You can have a good read on this issue here for more understanding.
One thread per connection is often not a good idea (wasted memory, not all OS are very good with huge thread counts, etc)
How do you interrupt the blocking receive call? On Linux, for example (and probably on some other POSIX OS) pthreads + signals = disaster. With a non-blocking receive you can multiplex your wait on the receiving socket and some kind of IPC socket used to communicate between your threads. Also maps to the Windows world relatively easily.
If you need to replace your regular socket with something more complex (e.g. OpenSSL) relying on the blocking behavior can get you in trouble. OpenSSL, for example, can get deadlocked on a blocking socket, because SSL protocol has sender/receive inversion scenarios where receive can not proceed before some sending is done.
My experience has been -- "when in doubt use non-blocking sockets".
With blocking IO, it's challenging on many platforms to get your application to do a best effort orderly shutdown in the face of slow, hung, or disconnected clients/services.
With non-blocking IO, you can kill the in-flight operation as soon as the system call returns, which is immediately. If your code is written with premature termination in mind - which is comparatively simple with non-blocking IO - this can allow you to clean up your saved state gracefully.
I can't think of any, but sometimes the non-blocking APIs are designed in a way that makes them easier/more intuitive to use than an explicitly multi-threaded implementation.
Here goes a real situation I have faced recently. Formerly I had a script that would run every hour, managed by crontab, but sometimes users would log to the machine and run the script manually. This had some problems, for example concurrent execution by crontab and user could cause problems, and sometimes users would log in as root - I know, bad pattern, not under my control - and run script with wrong permissions. So we decided to have the routine running as daemon, with proper permissions, and the command users were used to run would now just trigger the daemon.

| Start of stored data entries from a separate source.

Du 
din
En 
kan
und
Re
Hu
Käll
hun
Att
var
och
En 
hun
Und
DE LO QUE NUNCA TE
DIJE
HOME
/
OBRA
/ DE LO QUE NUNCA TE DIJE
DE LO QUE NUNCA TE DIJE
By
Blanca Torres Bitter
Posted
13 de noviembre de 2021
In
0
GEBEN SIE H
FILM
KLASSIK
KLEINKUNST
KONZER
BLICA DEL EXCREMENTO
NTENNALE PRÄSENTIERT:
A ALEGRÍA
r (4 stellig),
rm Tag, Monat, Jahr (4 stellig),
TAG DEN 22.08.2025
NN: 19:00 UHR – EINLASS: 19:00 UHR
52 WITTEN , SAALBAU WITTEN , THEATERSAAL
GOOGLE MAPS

So, this user executed command would basically do two things: trigger the daemon and wait for it to finish the task. But it also needed a timeout and to keep dumping daemon logs to user while waiting.
If I understand the situation you proposed, I had the case you want: I needed to keep listening from daemon while still interacting with user independently. The solution was asynchronous read.
Lucky for me, I didn't think about using threads. I probably would have thought so if I were coding in Java, but this was Python code.
My point is, that when we consider threads and messaging being perfect, the real trade-off is about writing scheduler for planning the non-blocking receive operations and writing synchronizations codefor threads with shared state (locks etc.). I would say, that both can be sometime easy and sometime hard. So an use case would be when there are many messages asynchronous messages to be received and when there is much data to be operated on based on the messages. This would be quite easy in one thread using non-blocking receive and would ask for much synchronization with many threads and shared state.... I am also thinking about some real life example, I will include it probably later.